▶ [To do]:
Write out all of the lines below, exactly and completely.

▶ [Data for the task]:
★ ★ ★ ★

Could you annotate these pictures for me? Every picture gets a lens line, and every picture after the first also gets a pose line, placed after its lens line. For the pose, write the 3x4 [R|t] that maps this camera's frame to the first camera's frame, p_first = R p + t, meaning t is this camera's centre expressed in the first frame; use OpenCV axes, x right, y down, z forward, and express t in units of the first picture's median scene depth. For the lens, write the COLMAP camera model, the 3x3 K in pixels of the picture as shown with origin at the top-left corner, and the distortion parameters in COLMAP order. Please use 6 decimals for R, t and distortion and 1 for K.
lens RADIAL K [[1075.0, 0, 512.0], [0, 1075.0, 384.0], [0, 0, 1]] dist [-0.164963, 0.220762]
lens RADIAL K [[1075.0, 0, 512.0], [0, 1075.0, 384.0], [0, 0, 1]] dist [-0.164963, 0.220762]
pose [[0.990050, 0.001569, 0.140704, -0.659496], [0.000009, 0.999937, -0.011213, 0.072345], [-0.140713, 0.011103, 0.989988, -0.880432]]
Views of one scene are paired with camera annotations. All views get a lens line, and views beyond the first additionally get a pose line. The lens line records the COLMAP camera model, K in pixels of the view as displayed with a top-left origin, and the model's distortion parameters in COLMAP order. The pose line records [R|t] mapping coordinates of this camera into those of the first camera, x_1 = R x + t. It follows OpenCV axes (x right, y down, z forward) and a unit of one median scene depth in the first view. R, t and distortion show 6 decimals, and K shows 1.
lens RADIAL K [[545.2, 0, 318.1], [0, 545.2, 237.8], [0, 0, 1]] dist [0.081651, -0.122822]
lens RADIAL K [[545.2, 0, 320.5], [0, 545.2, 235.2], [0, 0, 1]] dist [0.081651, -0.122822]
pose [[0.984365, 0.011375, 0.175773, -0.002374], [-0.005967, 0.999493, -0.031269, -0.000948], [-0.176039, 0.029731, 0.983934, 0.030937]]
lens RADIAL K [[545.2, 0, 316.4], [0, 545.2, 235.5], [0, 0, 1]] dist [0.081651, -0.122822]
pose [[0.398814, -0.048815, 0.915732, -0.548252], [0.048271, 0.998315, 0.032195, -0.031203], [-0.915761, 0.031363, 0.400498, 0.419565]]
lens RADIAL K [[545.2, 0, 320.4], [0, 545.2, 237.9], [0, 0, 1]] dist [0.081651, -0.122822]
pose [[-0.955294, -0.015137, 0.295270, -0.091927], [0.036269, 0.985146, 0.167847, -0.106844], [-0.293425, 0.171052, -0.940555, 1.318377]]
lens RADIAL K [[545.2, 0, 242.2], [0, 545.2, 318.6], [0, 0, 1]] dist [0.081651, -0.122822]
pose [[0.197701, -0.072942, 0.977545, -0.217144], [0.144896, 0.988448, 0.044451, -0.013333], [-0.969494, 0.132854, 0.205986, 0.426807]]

★ ★ ★ ★

▶ [Task output]:
Could you annotate these pictures for me? Every picture gets a lens line, and every picture after the first also gets a pose line, placed after its lens line. For the pose, write the 3x4 [R|t] that maps this camera's frame to the first camera's frame, p_first = R p + t, meaning t is this camera's centre expressed in the first frame; use OpenCV axes, x right, y down, z forward, and express t in units of the first picture's median scene depth. For the lens, write the COLMAP camera model, the 3x3 K in pixels of the picture as shown with origin at the top-left corner, and the distortion parameters in COLMAP order. Please use 6 decimals for R, t and distortion and 1 for K.
lens RADIAL K [[1075.0, 0, 512.0], [0, 1075.0, 384.0], [0, 0, 1]] dist [-0.164963, 0.220762]
lens RADIAL K [[1075.0, 0, 512.0], [0, 1075.0, 384.0], [0, 0, 1]] dist [-0.164963, 0.220762]
pose [[0.990050, 0.001569, 0.140704, -0.659496], [0.000009, 0.999937, -0.011213, 0.072345], [-0.140713, 0.011103, 0.989988, -0.880432]]
Views of one scene are paired with camera annotations. All views get a lens line, and views beyond the first additionally get a pose line. The lens line records the COLMAP camera model, K in pixels of the view as displayed with a top-left origin, and the model's distortion parameters in COLMAP order. The pose line records [R|t] mapping coordinates of this camera into those of the first camera, x_1 = R x + t. It follows OpenCV axes (x right, y down, z forward) and a unit of one median scene depth in the first view. R, t and distortion show 6 decimals, and K shows 1.
lens RADIAL K [[545.2, 0, 318.1], [0, 545.2, 237.8], [0, 0, 1]] dist [0.081651, -0.122822]
lens RADIAL K [[545.2, 0, 320.5], [0, 545.2, 235.2], [0, 0, 1]] dist [0.081651, -0.122822]
pose [[0.984365, 0.011375, 0.175773, -0.002374], [-0.005967, 0.999493, -0.031269, -0.000948], [-0.176039, 0.029731, 0.983934, 0.030937]]
lens RADIAL K [[545.2, 0, 316.4], [0, 545.2, 235.5], [0, 0, 1]] dist [0.081651, -0.122822]
pose [[0.398814, -0.048815, 0.915732, -0.548252], [0.048271, 0.998315, 0.032195, -0.031203], [-0.915761, 0.031363, 0.400498, 0.419565]]
lens RADIAL K [[545.2, 0, 320.4], [0, 545.2, 237.9], [0, 0, 1]] dist [0.081651, -0.122822]
pose [[-0.955294, -0.015137, 0.295270, -0.091927], [0.036269, 0.985146, 0.167847, -0.106844], [-0.293425, 0.171052, -0.940555, 1.318377]]
lens RADIAL K [[545.2, 0, 242.2], [0, 545.2, 318.6], [0, 0, 1]] dist [0.081651, -0.122822]
pose [[0.197701, -0.072942, 0.977545, -0.217144], [0.144896, 0.988448, 0.044451, -0.013333], [-0.969494, 0.132854, 0.205986, 0.426807]]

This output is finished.